- Born: 19 October 1969 (age 56) Keelung, Taiwan
- Pseudonym: I-Huan
- Notable works: Real/Fake Princess Divine Melody

= Yi Huan =

Taiwanese comic creator

Yi Huan (依歡; born 19 October 1969), occasionally credited as I-Huan, is a Taiwanese comic creator of manhua aimed at girls. She has written and illustrated many series, two of which have been licensed for publication in English.

==Biography==
Yi was born October 19, 1969, in Keelung, Taiwan. After graduating from law school in 1992, she joined the staff of Tong Li Comics as an editor. In 1994, she won a contest for new artists and then began her career as a professional comics creator. Her first professional manhua, Proclaiming and Loving, was published in 1995.

==Publications==
Yi has written and illustrated numerous manhua, many published by Tong Li.
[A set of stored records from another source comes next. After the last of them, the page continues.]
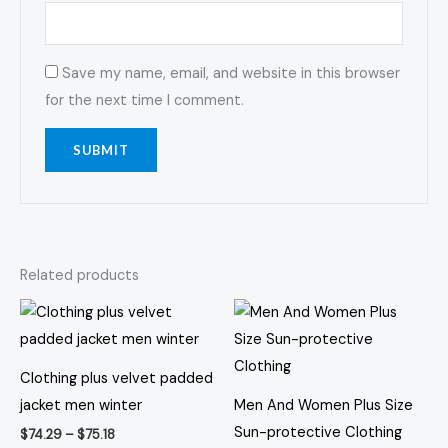
Save my name, email, and website in this browser
for the next time I comment.
Related products
Price
Price
This
This
range:
range:
product
prod
$74.29
$27.92
through
through
has
has
$75.18
$29.90
Clothing plus velvet padded
multiple
multi
jacket men winter
Men And Women Plus Size
variants.
varia
Sun-protective Clothing
$
74.29
–
$
75.18
The
The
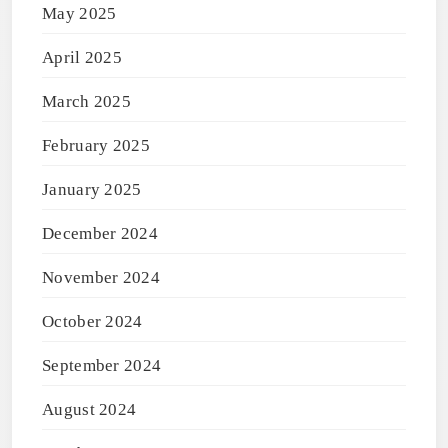
May 2025
April 2025
March 2025
February 2025
January 2025
December 2024
November 2024
October 2024
September 2024
August 2024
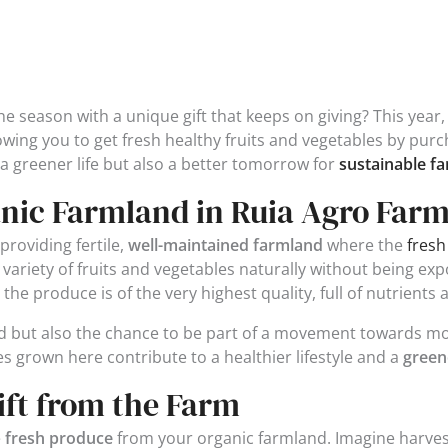
e season with a unique gift that keeps on giving? This year,
owing you to get fresh healthy fruits and vegetables by pur
a greener life but also a better tomorrow for
sustainable f
nic Farmland in Ruia Agro Far
providing fertile,
well-maintained farmland
where the
fresh
 a variety of fruits and vegetables naturally without being e
e produce is of the very highest quality, full of nutrients a
and but also the chance to be part of a movement towards m
es grown here contribute to a healthier lifestyle and a
green
ift from the Farm
e
fresh produce
from your organic farmland. Imagine harvest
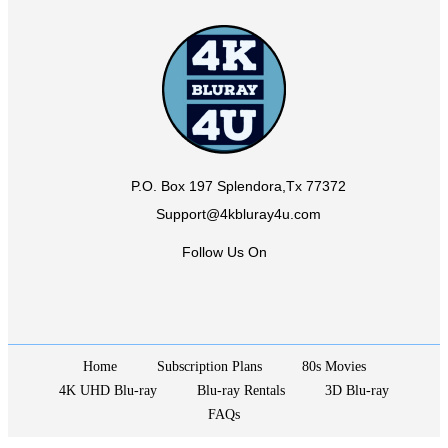
P.O. Box 197 Splendora,Tx 77372
Support@4kbluray4u.com
Follow Us On
Home
Subscription Plans
80s Movies
4K UHD Blu-ray
Blu-ray Rentals
3D Blu-ray
FAQs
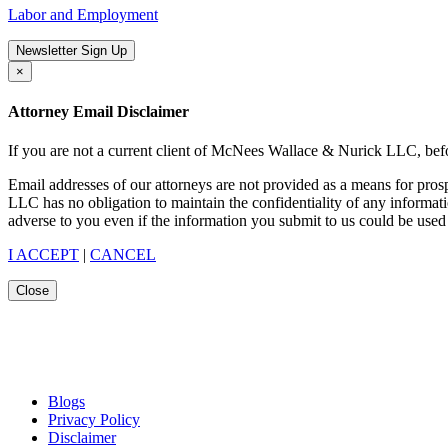
Labor and Employment
Newsletter Sign Up
×
Attorney Email Disclaimer
If you are not a current client of McNees Wallace & Nurick LLC, befo
Email addresses of our attorneys are not provided as a means for pro
LLC has no obligation to maintain the confidentiality of any informat
adverse to you even if the information you submit to us could be used 
I ACCEPT
|
CANCEL
Close
Blogs
Privacy Policy
Disclaimer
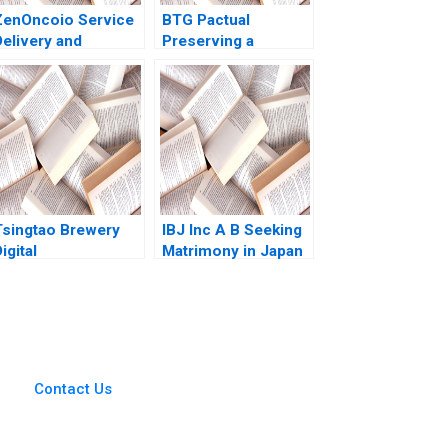
ZenOncoio Service
BTG Pactual
Delivery and
Preserving a
BrandBuilding
Partnership Culture
Dilemmas HBS
Paul M Healy 2013
uthors not listed
here
Tsingtao Brewery
IBJ Inc A B Seeking
igital
Matrimony in Japan
Transformation
Ramon
Road to Lighthouse
CasadesusMasanell
Factory Han Li
Akiko Saito 2023
Haoran Shi Yuner
Zhang Yan Yang
Xinrui Deng Li Zhang
Contact Us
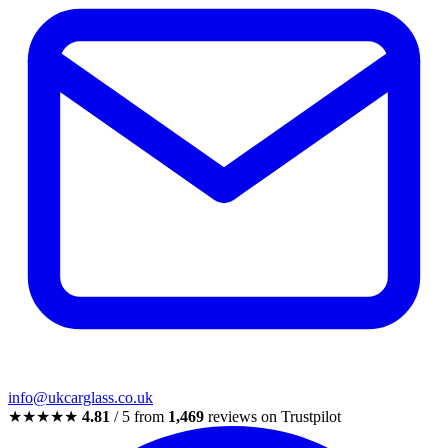
info@ukcarglass.co.uk
★★★★★
4.81
/ 5 from
1,469
reviews on Trustpilot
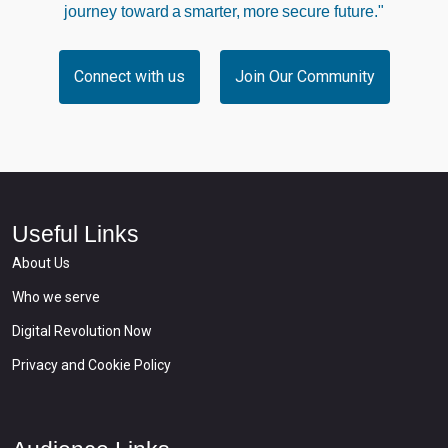
journey toward a smarter, more secure future."
Connect with us
Join Our Community
Useful Links
About Us
Who we serve
Digital Revolution Now
Privacy and Cookie Policy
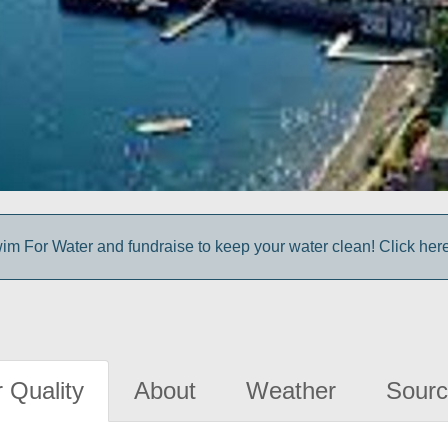
im For Water and fundraise to keep your water clean! Click here 
 Quality
About
Weather
Sourc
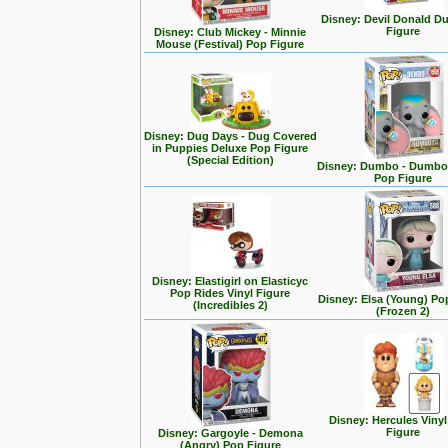
Disney: Devil Donald D
Figure
Disney: Club Mickey - Minnie
Mouse (Festival) Pop Figure
Disney: Dug Days - Dug Covered
in Puppies Deluxe Pop Figure
(Special Edition)
Disney: Dumbo - Dumbo 
Pop Figure
Disney: Elastigirl on Elasticyc
Pop Rides Vinyl Figure
Disney: Elsa (Young) Po
(Incredibles 2)
(Frozen 2)
Disney: Hercules Viny
Figure
Disney: Gargoyle - Demona
(Angry) Pop Figure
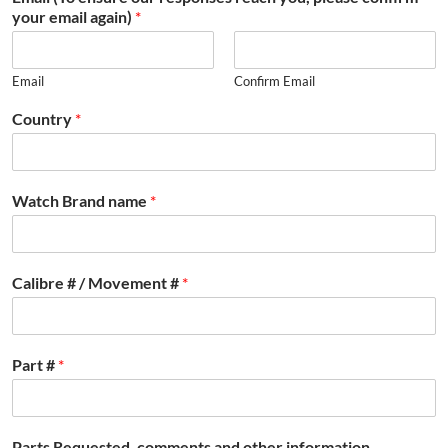
your email again)
*
Email
Confirm Email
Country
*
Watch Brand name
*
Calibre # / Movement #
*
Part #
*
Parts Requested, comments and other information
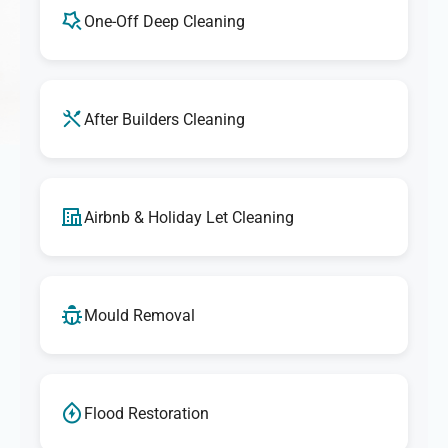
One-Off Deep Cleaning
After Builders Cleaning
Airbnb & Holiday Let Cleaning
Mould Removal
Flood Restoration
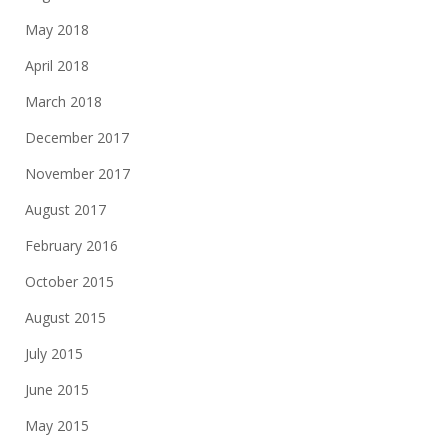
May 2018
April 2018
March 2018
December 2017
November 2017
August 2017
February 2016
October 2015
August 2015
July 2015
June 2015
May 2015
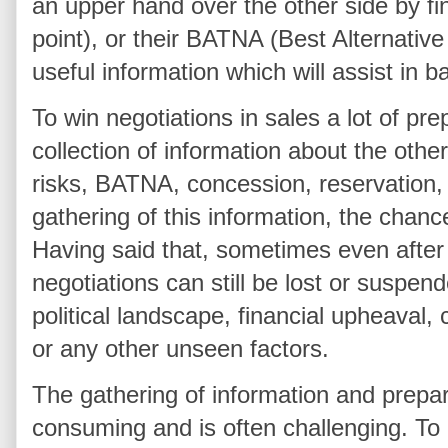
an upper hand over the other side by fin
point), or their BATNA (Best Alternativ
useful information which will assist in b
To win negotiations in sales a lot of pre
collection of information about the other
risks, BATNA, concession, reservation,
gathering of this information, the chanc
Having said that, sometimes even after 
negotiations can still be lost or suspen
political landscape, financial upheaval,
or any other unseen factors.
The gathering of information and prepara
consuming and is often challenging. To 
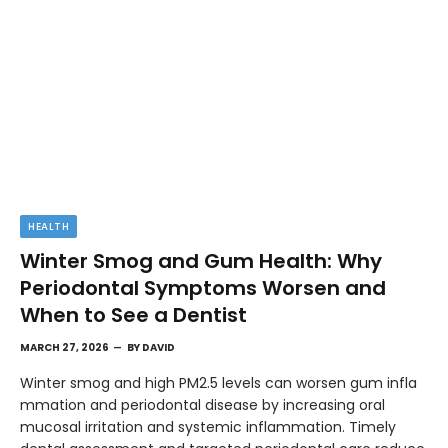
HEALTH
Winter Smog and Gum Health: Why
Periodontal Symptoms Worsen and
When to See a Dentist
MARCH 27, 2026
BY
DAVID
Winter smog and high PM2.5 levels can worsen gum infla
mmation and periodontal disease by increasing oral
mucosal irritation and systemic inflammation. Timely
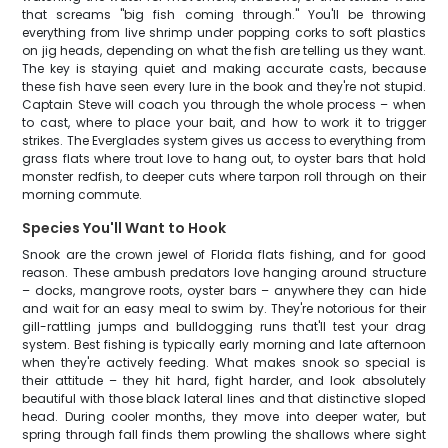
that screams "big fish coming through." You'll be throwing
everything from live shrimp under popping corks to soft plastics
on jig heads, depending on what the fish are telling us they want.
The key is staying quiet and making accurate casts, because
these fish have seen every lure in the book and they're not stupid.
Captain Steve will coach you through the whole process – when
to cast, where to place your bait, and how to work it to trigger
strikes. The Everglades system gives us access to everything from
grass flats where trout love to hang out, to oyster bars that hold
monster redfish, to deeper cuts where tarpon roll through on their
morning commute.
Species You'll Want to Hook
Snook are the crown jewel of Florida flats fishing, and for good
reason. These ambush predators love hanging around structure
– docks, mangrove roots, oyster bars – anywhere they can hide
and wait for an easy meal to swim by. They're notorious for their
gill-rattling jumps and bulldogging runs that'll test your drag
system. Best fishing is typically early morning and late afternoon
when they're actively feeding. What makes snook so special is
their attitude – they hit hard, fight harder, and look absolutely
beautiful with those black lateral lines and that distinctive sloped
head. During cooler months, they move into deeper water, but
spring through fall finds them prowling the shallows where sight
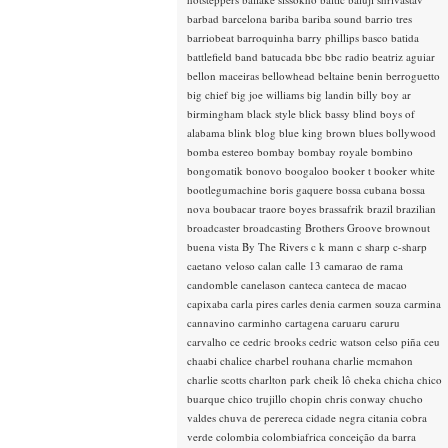
barbad
barcelona
bariba
bariba sound
barrio tres
barriobeat
barroquinha
barry phillips
basco
batida
battlefield band
batucada
bbc
bbc radio
beatriz aguiar
bellon maceiras
bellowhead
beltaine
benin
berroguetto
big chief
big joe williams
big landin
billy boy ar
birmingham
black style
blick bassy
blind boys of
alabama
blink
blog
blue king brown
blues
bollywood
bomba estereo
bombay
bombay royale
bombino
bongomatik
bonovo
boogaloo
booker t
booker white
bootlegumachine
boris gaquere
bossa cubana
bossa
nova
boubacar traore
boyes
brassafrik
brazil
brazilian
broadcaster
broadcasting
Brothers Groove
brownout
buena vista
By The Rivers
c k mann
c sharp
c-sharp
caetano veloso
calan
calle 13
camarao de rama
candomble
canelason
canteca
canteca de macao
capixaba
carla pires
carles denia
carmen souza
carmina
cannavino
carminho
cartagena
caruaru
caruru
carvalho
ce
cedric brooks
cedric watson
celso piña
ceu
chaabi
chalice
charbel rouhana
charlie mcmahon
charlie scotts
charlton park
cheik lô
cheka
chicha
chico
buarque
chico trujillo
chopin
chris conway
chucho
valdes
chuva de perereca
cidade negra
citania
cobra
verde
colombia
colombiafrica
conceição da barra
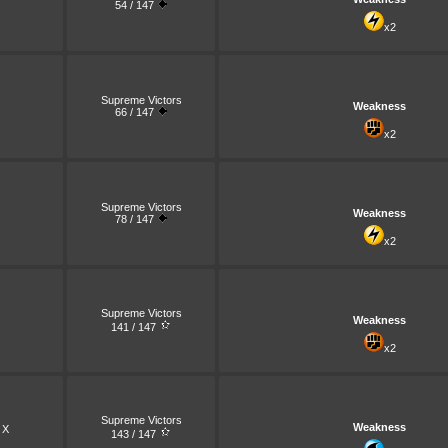
54 / 147
x2
Supreme Victors
Weakness
66 / 147
x2
Supreme Victors
Weakness
78 / 147
x2
Supreme Victors
Weakness
141 / 147
x2
Supreme Victors
Weakness
 X
143 / 147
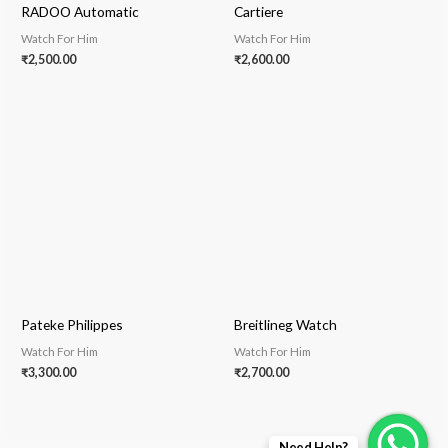
RADOO Automatic
Cartiere
Watch For Him
Watch For Him
₹
2,500.00
₹
2,600.00
Pateke Philippes
Breitlineg Watch
Watch For Him
Watch For Him
₹
3,300.00
₹
2,700.00
Need Help?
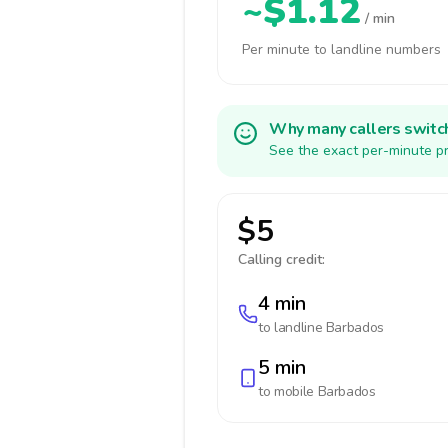
~$1.12
/ min
Per minute to landline numbers
Why many callers switc
See the exact per-minute pr
$5
Calling credit:
4 min
to landline
Barbados
5 min
to mobile
Barbados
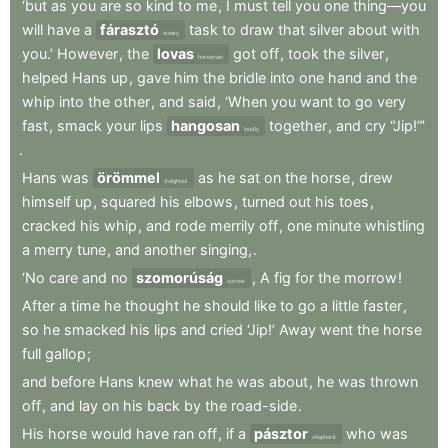
‘but
as
you
are
so
kind
to
me
,
I
must
tell
you
one
thing—you
will
have
a
fárasztó
task
to
draw
that
silver
about
with
weary
you.’
However
,
the
lovas
got
off
,
took
the
silver
,
horseman
helped
Hans
up
,
gave
him
the
bridle
into
one
hand
and
the
whip
into
the
other
,
and
said
,
‘When
you
want
to
go
very
fast
,
smack
your
lips
hangosan
together
,
and
cry
“Jip!”’
loudly
.
Hans
was
örömmel
as
he
sat
on
the
horse
,
drew
delighted
himself
up
,
squared
his
elbows
,
turned
out
his
toes
,
cracked
his
whip
,
and
rode
merrily
off
,
one
minute
whistling
a
merry
tune
,
and
another
singing,
.
‘No
care
and
no
szomorúság
,
A
fig
for
the
morrow
!
sorrow
After
a
time
he
thought
he
should
like
to
go
a
little
faster
,
so
he
smacked
his
lips
and
cried
‘Jip!’
Away
went
the
horse
full
gallop
;
and
before
Hans
knew
what
he
was
about
,
he
was
thrown
off
,
and
lay
on
his
back
by
the
road-side
.
His
horse
would
have
ran
off
,
if
a
pásztor
who
was
shepherd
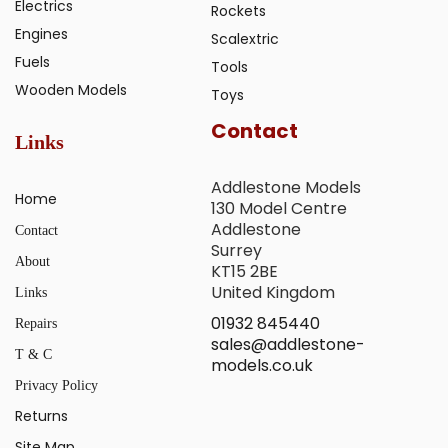
Electrics
Rockets
Engines
Scalextric
Fuels
Tools
Wooden Models
Toys
Contact
Links
Addlestone Models
Home
130 Model Centre
Addlestone
Contact
Surrey
About
KT15 2BE
United Kingdom
Links
01932 845440
Repairs
sales@addlestone-
T & C
models.co.uk
Privacy Policy
Returns
Site Map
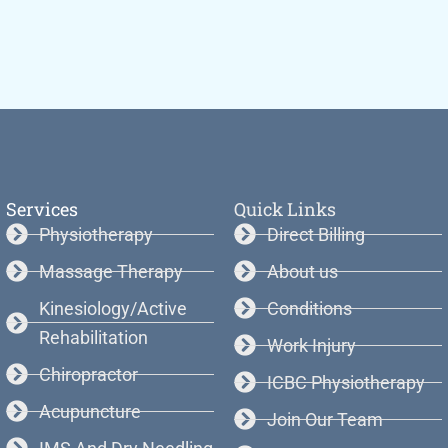
Services
Quick Links
Physiotherapy
Direct Billing
Massage Therapy
About us
Kinesiology/Active
Conditions
Rehabilitation
Work Injury
Chiropractor
ICBC Physiotherapy
Acupuncture
Join Our Team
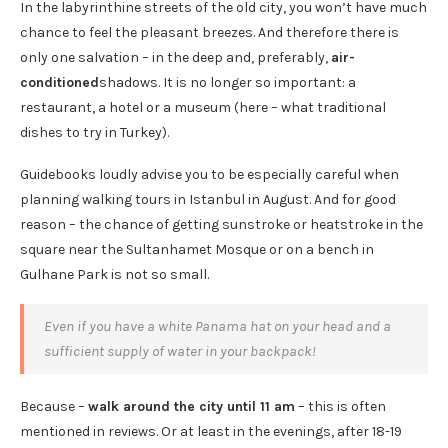
In the labyrinthine streets of the old city, you won’t have much
chance to feel the pleasant breezes. And therefore there is
only one salvation – in the deep and, preferably,
air-
conditioned
shadows. It is no longer so important: a
restaurant, a hotel or a museum (here – what traditional
dishes to try in Turkey).
Guidebooks loudly advise you to be especially careful when
planning walking tours in Istanbul in August. And for good
reason – the chance of getting sunstroke or heatstroke in the
square near the Sultanhamet Mosque or on a bench in
Gulhane Park is not so small.
Even if you have a white Panama hat on your head and a
sufficient supply of water in your backpack!
Because –
walk around the city until 11 am
– this is often
mentioned in reviews. Or at least in the evenings, after 18-19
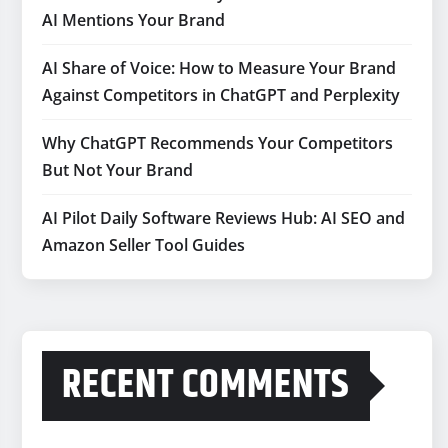
AI Mentions Your Brand
AI Share of Voice: How to Measure Your Brand
Against Competitors in ChatGPT and Perplexity
Why ChatGPT Recommends Your Competitors
But Not Your Brand
AI Pilot Daily Software Reviews Hub: AI SEO and
Amazon Seller Tool Guides
RECENT COMMENTS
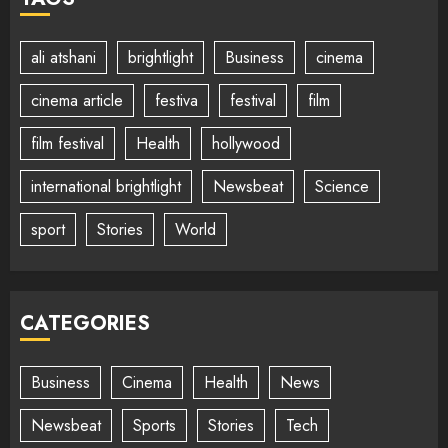
ali atshani
brightlight
Business
cinema
cinema article
festiva
festival
film
film festival
Health
hollywood
international brightlight
Newsbeat
Science
sport
Stories
World
CATEGORIES
Business
Cinema
Health
News
Newsbeat
Sports
Stories
Tech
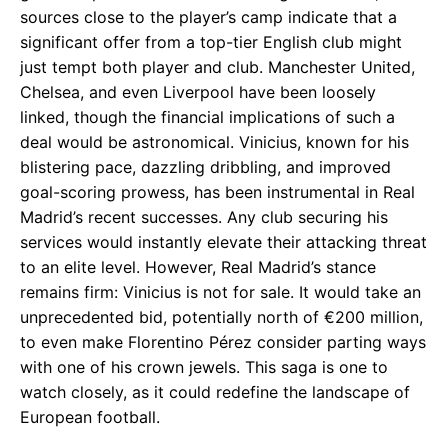
sources close to the player’s camp indicate that a
significant offer from a top-tier English club might
just tempt both player and club. Manchester United,
Chelsea, and even Liverpool have been loosely
linked, though the financial implications of such a
deal would be astronomical. Vinicius, known for his
blistering pace, dazzling dribbling, and improved
goal-scoring prowess, has been instrumental in Real
Madrid’s recent successes. Any club securing his
services would instantly elevate their attacking threat
to an elite level. However, Real Madrid’s stance
remains firm: Vinicius is not for sale. It would take an
unprecedented bid, potentially north of €200 million,
to even make Florentino Pérez consider parting ways
with one of his crown jewels. This saga is one to
watch closely, as it could redefine the landscape of
European football.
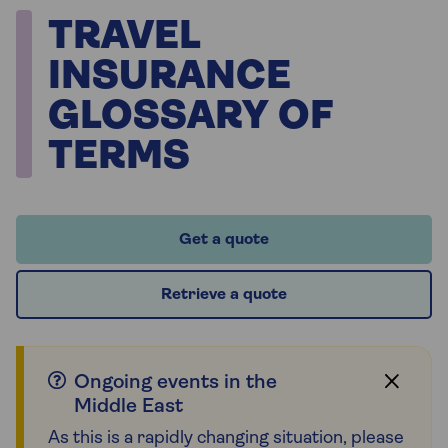
TRAVEL
INSURANCE
GLOSSARY OF
TERMS
Get a quote
Retrieve a quote
Ongoing events in the
Middle East
As this is a rapidly changing situation, please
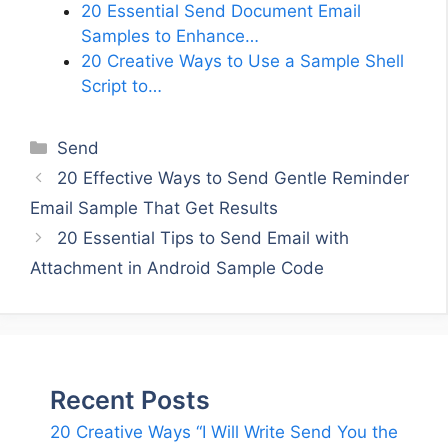
20 Essential Send Document Email
Samples to Enhance…
20 Creative Ways to Use a Sample Shell
Script to…
Categories
Send
20 Effective Ways to Send Gentle Reminder
Email Sample That Get Results
20 Essential Tips to Send Email with
Attachment in Android Sample Code
Recent Posts
20 Creative Ways “I Will Write Send You the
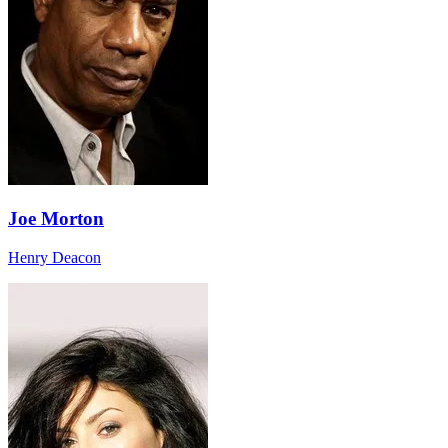
Joe Morton
Henry Deacon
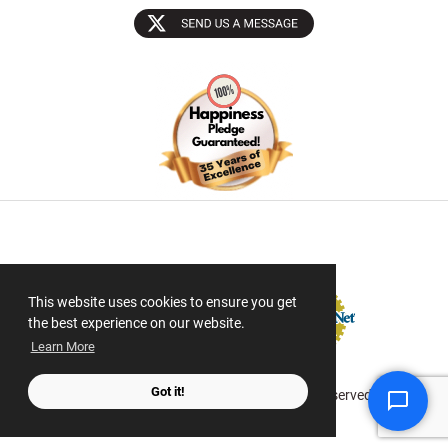
Sectigo SSL
This website uses cookies to ensure you get
the best experience on our website.
Learn More
Got it!
© 2026 ScanMyPhotos.com All Rights Reserved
Titles include:
- Close To My Sweetheart (甜心零距離), currently serialized in Margret (瑪格麗特)
- Little Witch's Diary (小巫女的童話日記), 2005–2006
- Fantastic Tales (星月幻境), 2004–2005
- Divine Melody, currently serialized in Star Girls
- Real/Fake Princess, 2002–2003
- Seal of the Sacred Moon (聖月之印), 2001–2005
- Spirit of the Ocean (碧海精灵), 1997–1999
- Secret (秘密), 1996
- Proclaiming and Loving (宣和戀), 1995–1996

Real/Fake Princess has been released in its five-volume entirety in English by DrMaster. DrMaster has also licensed Divine Melody and will begin its release in January 2009. Yi's comics have also been translated and distributed in Thai, Vietnamese, Hungarian, Korean, and Russian.